What is the meaning of

`sd`

for an individual point? SD is relevant when considering a population. You can compute the mean and SD of the populations you have here (samples in the two tumor types).The sd of an individual point is how spread the point/expression value of the gene in the sample is from the mean expression of all the samples. Also, the smaller the bar the more reliable the value and the larger the bar the less reliable. To calculate this I used the following formula: =STDEV.S(B2:D2) where B2= mean expression, and D2= expression value of the particular sample.

You're misusing this formula. STDEV.S is for estimating the standard deviation of a population. What you are computing is basically the distance of each point from the mean which is meaningless in this context.

Ok thanks for your help. How might I correctly calculate the SD?

Compute it using all the expression values in the population (samples in each tumor type I assume). You will end up with one value for each population, alongside one mean value for each population.

Ok thanks. I have ended up with a mean value and sd for each population. Is this table correct?

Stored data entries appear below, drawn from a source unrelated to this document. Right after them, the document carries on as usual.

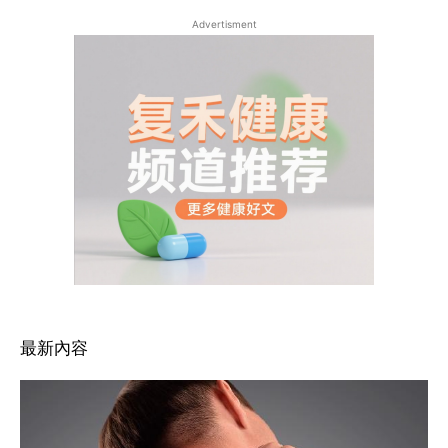
Advertisment
最新內容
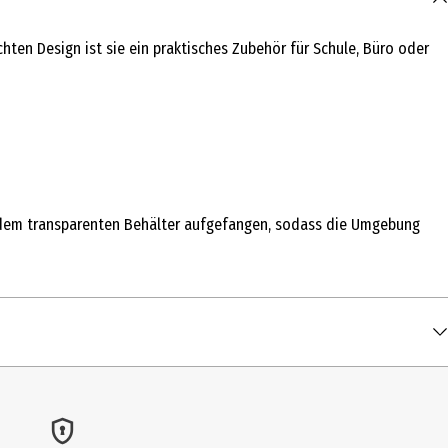
hten Design ist sie ein praktisches Zubehör für Schule, Büro oder
n dem transparenten Behälter aufgefangen, sodass die Umgebung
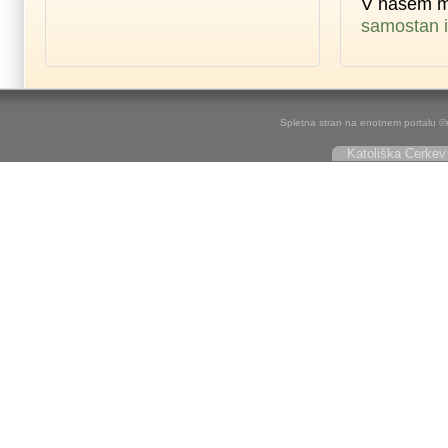
V našem m
samostan i
Spletna stran na enotnem portalu ©r
Katoliška Cerkev 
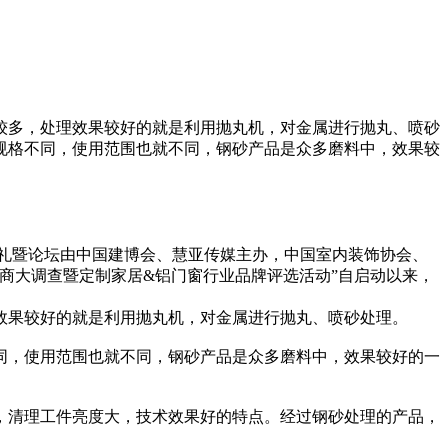
较多，处理效果较好的就是利用抛丸机，对金属进行抛丸、喷砂
规格不同，使用范围也就不同，钢砂产品是众多磨料中，效果较
奖典礼暨论坛由中国建博会、慧亚传媒主办，中国室内装饰协会、
销商大调查暨定制家居&铝门窗行业品牌评选活动”自启动以来，
效果较好的就是利用抛丸机，对金属进行抛丸、喷砂处理。
同，使用范围也就不同，钢砂产品是众多磨料中，效果较好的一
，清理工件亮度大，技术效果好的特点。经过钢砂处理的产品，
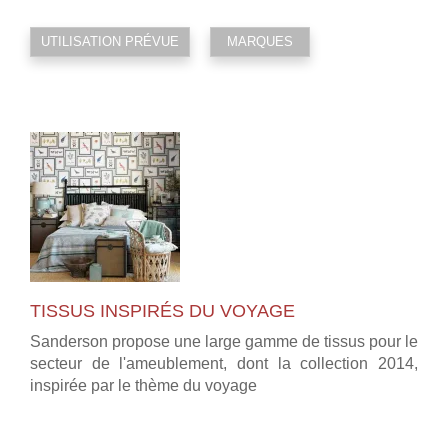
UTILISATION PRÉVUE
MARQUES
TISSUS INSPIRÉS DU VOYAGE
Sanderson propose une large gamme de tissus pour le
secteur de l'ameublement, dont la collection 2014,
inspirée par le thème du voyage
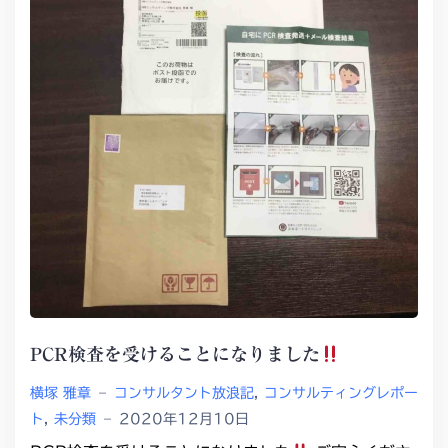
PCR検査を受けることになりました
横塚 雅章
–
コンサルタント放浪記
,
コンサルティングレポー
ト
,
未分類
–
2020年12月10日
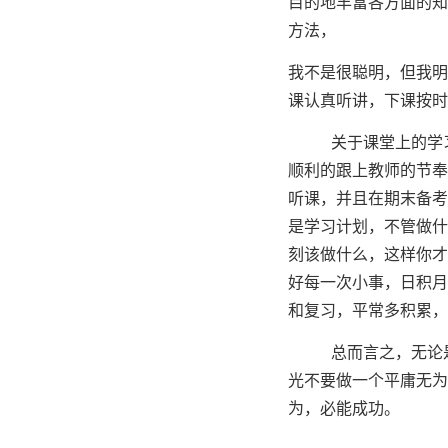
目的地丰富各方面的知
方法，
我不是很聪明，但我明
课认真听讲，下课按时
关于课堂上的学
顺利的跟上教师的节奉
听课，并且在期末备考
是学习计划，不管做什
刻该做什么，这样你才
好每一次小事，日积月
和复习，平常多积累，
总而言之，无论
光不要做一个平庸无为
为，必能成功。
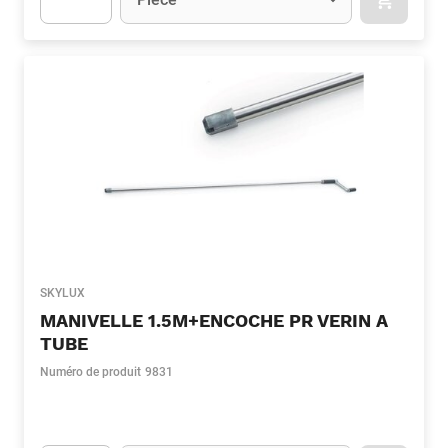
APOK.CA
Apok.Product.Detail.AddToCart.Quantity
(Optionnel)
SKYLUX
MANIVELLE 1.5M+ENCOCHE PR VERIN A
TUBE
Numéro de produit
9831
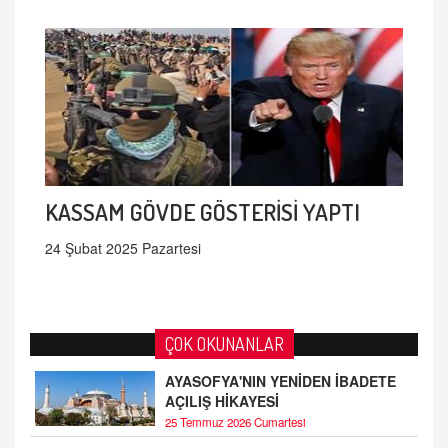
KASSAM GÖVDE GÖSTERİSİ YAPTI
24 Şubat 2025 Pazartesi
ÇOK OKUNANLAR
AYASOFYA'NIN YENİDEN İBADETE
AÇILIŞ HİKAYESİ
25 Temmuz 2026 Cumartesi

Each row is one sample so the mean and sd should not be a part of the table. There are elegant ways to plot the mean and SD of a population with ggplot, boxplot is one and the most common (median instead of mean but it is a population description).

Ok thanks for your response. If the sd and mean values are not part of the table where should I put them?

I'm hoping to end up with 2 error bars, one across the WDLPS points and another across the DDLPS points.

You can use stat_summary with the function

`mean_cl_boot`

for instance.Thanks for your help, it still didn't work.